Cambs firm confronts Europe haulage fraud
A long-established road transport company based near Huntingdon says it has received a string of invoices and threats of court action from European hauliers relating to contracts of which it has no knowledge whatsoever.
Last year, haulier Trans Orbis Forwarding Limited (‘TOFL’) received the first unexpected invoice for thousands of euros from a continental haulier. This was followed by more from other hauliers and then by threats of action in European courts.
Stole firm’s ID
A director of the family business, Dave Shaw, was able to establish that fraudsters had successfully registered a fake profile on Europe’s largest haulage booking exchange, TIMOCOM. By using TOFL’s identity they were able to perpetrate a lucrative con.
“The fraudsters started accepting bookings to transport loads from A to B around Europe,” Dave Shaw explains. “These were authentic haulage jobs for which the fraudsters would be paid by the third-party customer.
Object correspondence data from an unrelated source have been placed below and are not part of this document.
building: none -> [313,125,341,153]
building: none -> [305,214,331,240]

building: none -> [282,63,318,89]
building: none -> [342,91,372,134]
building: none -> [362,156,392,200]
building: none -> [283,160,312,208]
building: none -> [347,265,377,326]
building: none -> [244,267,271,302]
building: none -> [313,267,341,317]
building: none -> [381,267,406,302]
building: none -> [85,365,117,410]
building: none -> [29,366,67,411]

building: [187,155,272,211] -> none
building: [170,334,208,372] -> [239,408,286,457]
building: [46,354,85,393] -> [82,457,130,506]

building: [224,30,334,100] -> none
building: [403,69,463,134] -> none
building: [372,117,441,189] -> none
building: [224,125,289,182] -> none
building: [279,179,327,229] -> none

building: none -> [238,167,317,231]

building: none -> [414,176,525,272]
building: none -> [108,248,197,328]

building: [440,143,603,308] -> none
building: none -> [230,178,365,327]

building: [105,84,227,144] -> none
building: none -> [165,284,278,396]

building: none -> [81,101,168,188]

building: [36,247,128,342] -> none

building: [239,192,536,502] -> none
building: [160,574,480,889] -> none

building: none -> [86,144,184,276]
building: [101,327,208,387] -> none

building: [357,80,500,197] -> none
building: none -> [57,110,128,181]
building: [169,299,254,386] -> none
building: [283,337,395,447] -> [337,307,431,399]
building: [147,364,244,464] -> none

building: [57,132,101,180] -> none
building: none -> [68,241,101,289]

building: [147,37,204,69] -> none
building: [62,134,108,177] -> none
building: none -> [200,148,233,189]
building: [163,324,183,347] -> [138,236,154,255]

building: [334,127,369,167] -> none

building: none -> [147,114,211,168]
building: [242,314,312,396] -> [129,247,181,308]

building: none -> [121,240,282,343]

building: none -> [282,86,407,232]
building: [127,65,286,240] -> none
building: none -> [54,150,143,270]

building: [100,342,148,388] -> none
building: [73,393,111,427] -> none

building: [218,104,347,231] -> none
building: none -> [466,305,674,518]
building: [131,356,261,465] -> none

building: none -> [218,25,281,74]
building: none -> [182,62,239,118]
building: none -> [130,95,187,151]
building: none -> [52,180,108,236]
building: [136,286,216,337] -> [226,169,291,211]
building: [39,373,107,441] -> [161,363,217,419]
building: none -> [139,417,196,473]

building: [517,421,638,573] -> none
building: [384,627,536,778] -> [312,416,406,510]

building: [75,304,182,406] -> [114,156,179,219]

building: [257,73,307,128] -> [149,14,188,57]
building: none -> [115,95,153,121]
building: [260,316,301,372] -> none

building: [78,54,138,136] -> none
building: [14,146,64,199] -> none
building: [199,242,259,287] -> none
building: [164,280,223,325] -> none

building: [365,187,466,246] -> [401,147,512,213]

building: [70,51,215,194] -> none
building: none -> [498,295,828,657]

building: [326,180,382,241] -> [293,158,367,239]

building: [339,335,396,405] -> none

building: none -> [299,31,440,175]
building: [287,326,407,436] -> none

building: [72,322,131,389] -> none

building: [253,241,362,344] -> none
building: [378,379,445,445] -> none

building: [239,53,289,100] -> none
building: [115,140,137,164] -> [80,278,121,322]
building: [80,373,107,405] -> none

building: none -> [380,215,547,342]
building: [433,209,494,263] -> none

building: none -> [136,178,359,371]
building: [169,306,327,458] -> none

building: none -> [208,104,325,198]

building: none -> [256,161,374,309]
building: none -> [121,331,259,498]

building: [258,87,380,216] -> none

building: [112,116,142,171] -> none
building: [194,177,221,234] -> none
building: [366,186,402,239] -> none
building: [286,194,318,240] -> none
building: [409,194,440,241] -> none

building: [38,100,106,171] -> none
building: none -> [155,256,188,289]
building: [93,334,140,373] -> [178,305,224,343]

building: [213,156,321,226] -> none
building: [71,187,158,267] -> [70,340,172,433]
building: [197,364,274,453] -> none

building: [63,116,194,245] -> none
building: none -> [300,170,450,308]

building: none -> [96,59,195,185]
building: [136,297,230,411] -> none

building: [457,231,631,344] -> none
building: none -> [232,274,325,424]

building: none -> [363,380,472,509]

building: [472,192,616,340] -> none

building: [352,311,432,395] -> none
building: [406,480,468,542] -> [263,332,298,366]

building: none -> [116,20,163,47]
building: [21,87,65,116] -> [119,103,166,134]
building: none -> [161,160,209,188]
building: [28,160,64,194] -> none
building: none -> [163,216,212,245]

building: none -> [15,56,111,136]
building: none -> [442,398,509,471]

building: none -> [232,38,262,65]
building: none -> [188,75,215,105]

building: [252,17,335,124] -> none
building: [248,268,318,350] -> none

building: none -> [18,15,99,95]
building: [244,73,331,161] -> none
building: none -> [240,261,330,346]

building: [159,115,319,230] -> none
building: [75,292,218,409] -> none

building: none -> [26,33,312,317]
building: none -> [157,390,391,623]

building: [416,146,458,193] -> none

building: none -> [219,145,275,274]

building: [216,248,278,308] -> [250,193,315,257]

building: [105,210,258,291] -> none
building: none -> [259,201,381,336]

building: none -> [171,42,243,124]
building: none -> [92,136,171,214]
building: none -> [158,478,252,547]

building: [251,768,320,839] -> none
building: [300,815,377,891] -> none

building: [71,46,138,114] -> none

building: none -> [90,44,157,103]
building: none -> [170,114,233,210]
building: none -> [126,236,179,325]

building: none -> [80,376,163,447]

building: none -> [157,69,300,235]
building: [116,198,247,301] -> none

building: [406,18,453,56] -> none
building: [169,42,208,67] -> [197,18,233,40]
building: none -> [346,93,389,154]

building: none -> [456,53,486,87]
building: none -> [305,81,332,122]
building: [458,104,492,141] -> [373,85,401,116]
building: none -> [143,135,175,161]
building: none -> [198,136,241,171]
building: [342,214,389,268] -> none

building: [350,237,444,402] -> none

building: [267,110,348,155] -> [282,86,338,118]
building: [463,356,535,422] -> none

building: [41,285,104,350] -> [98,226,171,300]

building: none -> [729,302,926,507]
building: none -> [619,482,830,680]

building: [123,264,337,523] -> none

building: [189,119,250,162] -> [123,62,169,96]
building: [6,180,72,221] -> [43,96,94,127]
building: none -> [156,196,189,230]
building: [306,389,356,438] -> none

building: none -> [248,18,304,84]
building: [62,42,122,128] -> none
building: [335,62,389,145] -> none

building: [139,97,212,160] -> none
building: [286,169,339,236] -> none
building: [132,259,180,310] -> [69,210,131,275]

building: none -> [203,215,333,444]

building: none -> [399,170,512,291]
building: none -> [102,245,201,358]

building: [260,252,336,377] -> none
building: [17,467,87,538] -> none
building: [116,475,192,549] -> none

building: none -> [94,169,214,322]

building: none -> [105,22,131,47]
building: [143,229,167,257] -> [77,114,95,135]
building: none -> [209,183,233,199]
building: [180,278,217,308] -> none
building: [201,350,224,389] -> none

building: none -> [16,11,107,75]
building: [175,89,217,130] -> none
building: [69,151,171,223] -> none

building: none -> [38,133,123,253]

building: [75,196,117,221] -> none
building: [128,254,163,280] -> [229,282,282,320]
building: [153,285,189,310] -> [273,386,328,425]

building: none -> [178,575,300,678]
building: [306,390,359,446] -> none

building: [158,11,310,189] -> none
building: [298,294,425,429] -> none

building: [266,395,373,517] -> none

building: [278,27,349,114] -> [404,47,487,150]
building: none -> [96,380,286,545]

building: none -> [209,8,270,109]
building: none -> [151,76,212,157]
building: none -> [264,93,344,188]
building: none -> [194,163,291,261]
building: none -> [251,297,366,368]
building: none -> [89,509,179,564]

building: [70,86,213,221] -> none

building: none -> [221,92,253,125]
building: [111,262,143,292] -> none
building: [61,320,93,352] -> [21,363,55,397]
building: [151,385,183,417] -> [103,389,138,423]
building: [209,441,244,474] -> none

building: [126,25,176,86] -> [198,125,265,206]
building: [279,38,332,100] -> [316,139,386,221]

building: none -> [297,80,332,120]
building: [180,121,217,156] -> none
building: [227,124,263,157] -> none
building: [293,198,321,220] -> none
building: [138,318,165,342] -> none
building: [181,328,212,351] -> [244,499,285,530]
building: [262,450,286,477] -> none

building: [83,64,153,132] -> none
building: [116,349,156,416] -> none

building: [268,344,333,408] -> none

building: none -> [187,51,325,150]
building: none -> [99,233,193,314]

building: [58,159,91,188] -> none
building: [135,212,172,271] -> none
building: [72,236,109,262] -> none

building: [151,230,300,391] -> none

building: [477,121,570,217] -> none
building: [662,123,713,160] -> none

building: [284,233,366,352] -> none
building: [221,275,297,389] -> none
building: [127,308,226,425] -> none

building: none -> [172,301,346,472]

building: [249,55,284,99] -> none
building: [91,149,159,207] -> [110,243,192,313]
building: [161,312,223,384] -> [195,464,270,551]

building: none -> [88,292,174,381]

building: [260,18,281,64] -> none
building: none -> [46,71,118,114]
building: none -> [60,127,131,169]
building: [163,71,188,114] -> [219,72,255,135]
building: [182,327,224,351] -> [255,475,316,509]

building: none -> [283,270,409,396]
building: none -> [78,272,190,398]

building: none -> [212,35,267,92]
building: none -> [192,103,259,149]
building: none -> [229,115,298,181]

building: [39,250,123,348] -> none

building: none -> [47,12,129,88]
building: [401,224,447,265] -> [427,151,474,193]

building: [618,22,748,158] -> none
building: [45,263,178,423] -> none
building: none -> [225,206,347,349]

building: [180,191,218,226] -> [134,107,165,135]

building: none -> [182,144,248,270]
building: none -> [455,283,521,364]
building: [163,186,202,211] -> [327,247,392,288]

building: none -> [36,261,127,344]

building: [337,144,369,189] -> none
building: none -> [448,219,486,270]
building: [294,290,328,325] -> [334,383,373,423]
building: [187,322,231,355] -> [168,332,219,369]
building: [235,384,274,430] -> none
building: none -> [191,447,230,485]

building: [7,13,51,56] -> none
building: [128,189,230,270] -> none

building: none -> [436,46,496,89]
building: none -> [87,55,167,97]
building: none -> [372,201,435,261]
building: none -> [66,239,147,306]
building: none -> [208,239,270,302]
“On attracting a haulage job from a customer, the fake haulier posted it on TIMOCOM disguised as our company but with bogus contact details. A genuine haulier would then pick up the job on the exchange, collect and deliver.
“That unsuspecting haulier would meanwhile raise an invoice to our equally unsuspecting company, which obviously knew nothing about the job. In fact we’ve never been involved in any haulage work in continental Europe.”
Repeated the scam
When the fraudsters repeated the scam, TOFL received more high-value invoices for work that in no way involved them and, even more concerning, threats of court action abroad. At this point, Dave Shaw decided to seek legal advice and asked Tees Law for help.
Since then, Tees’ dispute resolution team has been steering TOFL through a tricky and stressful time. Senior Associate Polly Kerr firstly reported the fraud to the authorities and then set about resolving jurisdictional issues arising from fraud perpetrated in Europe.
Tees has written to numerous hauliers that had invoiced TOFL for work they believed the firm had ordered, as well as liaising with counterparts in Romania and Germany, where court proceedings against TOFL were commenced by two haulage firms.
Up to €50,000 a time
The fraud has seen almost 40 European hauliers defrauded and prompted to invoice TOFL for amounts of up to €50,000 each time. The financial impact on TOFL itself has been limited to legal costs incurred fending off the invalid claims for payment.